**WHAT TO WORK ON**:
Copy every line of the items below word for word, in the same order and with all punctuation unchanged.

(Dataset excerpts)
.....

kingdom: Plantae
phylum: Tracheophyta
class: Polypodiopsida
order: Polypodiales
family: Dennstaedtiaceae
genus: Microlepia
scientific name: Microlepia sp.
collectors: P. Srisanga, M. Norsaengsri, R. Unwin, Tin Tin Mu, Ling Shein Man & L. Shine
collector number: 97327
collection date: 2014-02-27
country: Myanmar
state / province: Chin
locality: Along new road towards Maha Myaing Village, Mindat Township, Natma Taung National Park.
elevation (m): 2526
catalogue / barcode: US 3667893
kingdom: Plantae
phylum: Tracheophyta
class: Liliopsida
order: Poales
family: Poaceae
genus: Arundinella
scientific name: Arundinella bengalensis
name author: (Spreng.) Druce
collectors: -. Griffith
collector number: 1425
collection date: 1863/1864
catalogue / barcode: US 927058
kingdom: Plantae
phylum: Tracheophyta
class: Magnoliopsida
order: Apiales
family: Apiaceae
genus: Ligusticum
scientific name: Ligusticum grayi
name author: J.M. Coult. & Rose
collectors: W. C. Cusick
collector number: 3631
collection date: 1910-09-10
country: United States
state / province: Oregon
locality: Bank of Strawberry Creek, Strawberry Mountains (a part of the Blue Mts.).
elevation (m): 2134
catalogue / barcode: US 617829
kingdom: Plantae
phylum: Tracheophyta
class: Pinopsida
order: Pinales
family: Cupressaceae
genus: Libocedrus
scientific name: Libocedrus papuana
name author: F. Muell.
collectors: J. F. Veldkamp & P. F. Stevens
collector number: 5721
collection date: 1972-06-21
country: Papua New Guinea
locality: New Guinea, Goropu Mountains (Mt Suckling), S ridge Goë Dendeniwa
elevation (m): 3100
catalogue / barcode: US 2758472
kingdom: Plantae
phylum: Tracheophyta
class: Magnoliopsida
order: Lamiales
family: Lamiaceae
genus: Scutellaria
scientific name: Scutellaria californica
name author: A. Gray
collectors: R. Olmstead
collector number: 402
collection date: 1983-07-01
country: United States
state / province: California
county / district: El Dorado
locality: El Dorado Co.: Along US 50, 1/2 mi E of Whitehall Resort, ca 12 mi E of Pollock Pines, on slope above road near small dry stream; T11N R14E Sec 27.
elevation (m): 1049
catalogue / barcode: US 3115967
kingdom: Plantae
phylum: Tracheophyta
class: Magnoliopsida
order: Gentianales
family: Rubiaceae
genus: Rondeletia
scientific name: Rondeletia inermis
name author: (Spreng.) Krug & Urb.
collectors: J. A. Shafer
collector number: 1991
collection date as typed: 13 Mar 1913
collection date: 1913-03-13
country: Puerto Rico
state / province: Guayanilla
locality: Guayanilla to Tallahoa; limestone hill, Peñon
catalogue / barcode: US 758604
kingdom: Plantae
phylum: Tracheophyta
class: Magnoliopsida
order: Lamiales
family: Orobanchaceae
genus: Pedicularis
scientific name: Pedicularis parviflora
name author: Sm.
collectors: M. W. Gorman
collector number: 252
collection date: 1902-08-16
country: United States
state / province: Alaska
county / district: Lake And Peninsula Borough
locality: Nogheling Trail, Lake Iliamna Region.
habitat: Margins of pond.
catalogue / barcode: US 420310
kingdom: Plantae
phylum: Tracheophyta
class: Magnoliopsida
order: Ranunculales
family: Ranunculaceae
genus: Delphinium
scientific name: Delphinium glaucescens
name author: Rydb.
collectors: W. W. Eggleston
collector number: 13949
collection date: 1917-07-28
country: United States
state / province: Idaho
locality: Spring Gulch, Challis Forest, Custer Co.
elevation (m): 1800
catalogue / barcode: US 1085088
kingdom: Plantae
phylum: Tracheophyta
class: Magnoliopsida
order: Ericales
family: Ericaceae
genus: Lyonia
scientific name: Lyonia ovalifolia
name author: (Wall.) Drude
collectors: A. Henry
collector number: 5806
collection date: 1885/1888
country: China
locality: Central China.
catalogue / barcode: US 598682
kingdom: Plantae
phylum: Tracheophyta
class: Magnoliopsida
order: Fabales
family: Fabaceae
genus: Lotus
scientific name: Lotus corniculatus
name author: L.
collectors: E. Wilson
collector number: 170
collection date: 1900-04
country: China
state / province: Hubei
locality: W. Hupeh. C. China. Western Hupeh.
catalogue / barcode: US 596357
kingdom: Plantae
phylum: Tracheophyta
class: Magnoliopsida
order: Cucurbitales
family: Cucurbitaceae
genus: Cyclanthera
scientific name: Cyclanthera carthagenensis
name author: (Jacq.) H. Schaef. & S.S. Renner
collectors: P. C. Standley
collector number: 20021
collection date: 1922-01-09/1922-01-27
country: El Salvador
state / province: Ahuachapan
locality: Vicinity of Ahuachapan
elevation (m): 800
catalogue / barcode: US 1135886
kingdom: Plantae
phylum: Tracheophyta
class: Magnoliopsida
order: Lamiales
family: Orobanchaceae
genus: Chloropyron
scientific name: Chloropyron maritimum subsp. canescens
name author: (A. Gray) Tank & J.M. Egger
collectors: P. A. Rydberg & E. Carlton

.....

**REPLY**:
kingdom: Plantae
phylum: Tracheophyta
class: Polypodiopsida
order: Polypodiales
family: Dennstaedtiaceae
genus: Microlepia
scientific name: Microlepia sp.
collectors: P. Srisanga, M. Norsaengsri, R. Unwin, Tin Tin Mu, Ling Shein Man & L. Shine
collector number: 97327
collection date: 2014-02-27
country: Myanmar
state / province: Chin
locality: Along new road towards Maha Myaing Village, Mindat Township, Natma Taung National Park.
elevation (m): 2526
catalogue / barcode: US 3667893
kingdom: Plantae
phylum: Tracheophyta
class: Liliopsida
order: Poales
family: Poaceae
genus: Arundinella
scientific name: Arundinella bengalensis
name author: (Spreng.) Druce
collectors: -. Griffith
collector number: 1425
collection date: 1863/1864
catalogue / barcode: US 927058
kingdom: Plantae
phylum: Tracheophyta
class: Magnoliopsida
order: Apiales
family: Apiaceae
genus: Ligusticum
scientific name: Ligusticum grayi
name author: J.M. Coult. & Rose
collectors: W. C. Cusick
collector number: 3631
collection date: 1910-09-10
country: United States
state / province: Oregon
locality: Bank of Strawberry Creek, Strawberry Mountains (a part of the Blue Mts.).
elevation (m): 2134
catalogue / barcode: US 617829
kingdom: Plantae
phylum: Tracheophyta
class: Pinopsida
order: Pinales
family: Cupressaceae
genus: Libocedrus
scientific name: Libocedrus papuana
name author: F. Muell.
collectors: J. F. Veldkamp & P. F. Stevens
collector number: 5721
collection date: 1972-06-21
country: Papua New Guinea
locality: New Guinea, Goropu Mountains (Mt Suckling), S ridge Goë Dendeniwa
elevation (m): 3100
catalogue / barcode: US 2758472
kingdom: Plantae
phylum: Tracheophyta
class: Magnoliopsida
order: Lamiales
family: Lamiaceae
genus: Scutellaria
scientific name: Scutellaria californica
name author: A. Gray
collectors: R. Olmstead
collector number: 402
collection date: 1983-07-01
country: United States
state / province: California
county / district: El Dorado
locality: El Dorado Co.: Along US 50, 1/2 mi E of Whitehall Resort, ca 12 mi E of Pollock Pines, on slope above road near small dry stream; T11N R14E Sec 27.
elevation (m): 1049
catalogue / barcode: US 3115967
kingdom: Plantae
phylum: Tracheophyta
class: Magnoliopsida
order: Gentianales
family: Rubiaceae
genus: Rondeletia
scientific name: Rondeletia inermis
name author: (Spreng.) Krug & Urb.
collectors: J. A. Shafer
collector number: 1991
collection date as typed: 13 Mar 1913
collection date: 1913-03-13
country: Puerto Rico
state / province: Guayanilla
locality: Guayanilla to Tallahoa; limestone hill, Peñon
catalogue / barcode: US 758604
kingdom: Plantae
phylum: Tracheophyta
class: Magnoliopsida
order: Lamiales
family: Orobanchaceae
genus: Pedicularis
scientific name: Pedicularis parviflora
name author: Sm.
collectors: M. W. Gorman
collector number: 252
collection date: 1902-08-16
country: United States
state / province: Alaska
county / district: Lake And Peninsula Borough
locality: Nogheling Trail, Lake Iliamna Region.
habitat: Margins of pond.
catalogue / barcode: US 420310
kingdom: Plantae
phylum: Tracheophyta
class: Magnoliopsida
order: Ranunculales
family: Ranunculaceae
genus: Delphinium
scientific name: Delphinium glaucescens
name author: Rydb.
collectors: W. W. Eggleston
collector number: 13949
collection date: 1917-07-28
country: United States
state / province: Idaho
locality: Spring Gulch, Challis Forest, Custer Co.
elevation (m): 1800
catalogue / barcode: US 1085088
kingdom: Plantae
phylum: Tracheophyta
class: Magnoliopsida
order: Ericales
family: Ericaceae
genus: Lyonia
scientific name: Lyonia ovalifolia
name author: (Wall.) Drude
collectors: A. Henry
collector number: 5806
collection date: 1885/1888
country: China
locality: Central China.
catalogue / barcode: US 598682
kingdom: Plantae
phylum: Tracheophyta
class: Magnoliopsida
order: Fabales
family: Fabaceae
genus: Lotus
scientific name: Lotus corniculatus
name author: L.
collectors: E. Wilson
collector number: 170
collection date: 1900-04
country: China
state / province: Hubei
locality: W. Hupeh. C. China. Western Hupeh.
catalogue / barcode: US 596357
kingdom: Plantae
phylum: Tracheophyta
class: Magnoliopsida
order: Cucurbitales
family: Cucurbitaceae
genus: Cyclanthera
scientific name: Cyclanthera carthagenensis
name author: (Jacq.) H. Schaef. & S.S. Renner
collectors: P. C. Standley
collector number: 20021
collection date: 1922-01-09/1922-01-27
country: El Salvador
state / province: Ahuachapan
locality: Vicinity of Ahuachapan
elevation (m): 800
catalogue / barcode: US 1135886
kingdom: Plantae
phylum: Tracheophyta
class: Magnoliopsida
order: Lamiales
family: Orobanchaceae
genus: Chloropyron
scientific name: Chloropyron maritimum subsp. canescens
name author: (A. Gray) Tank & J.M. Egger
collectors: P. A. Rydberg & E. Carlton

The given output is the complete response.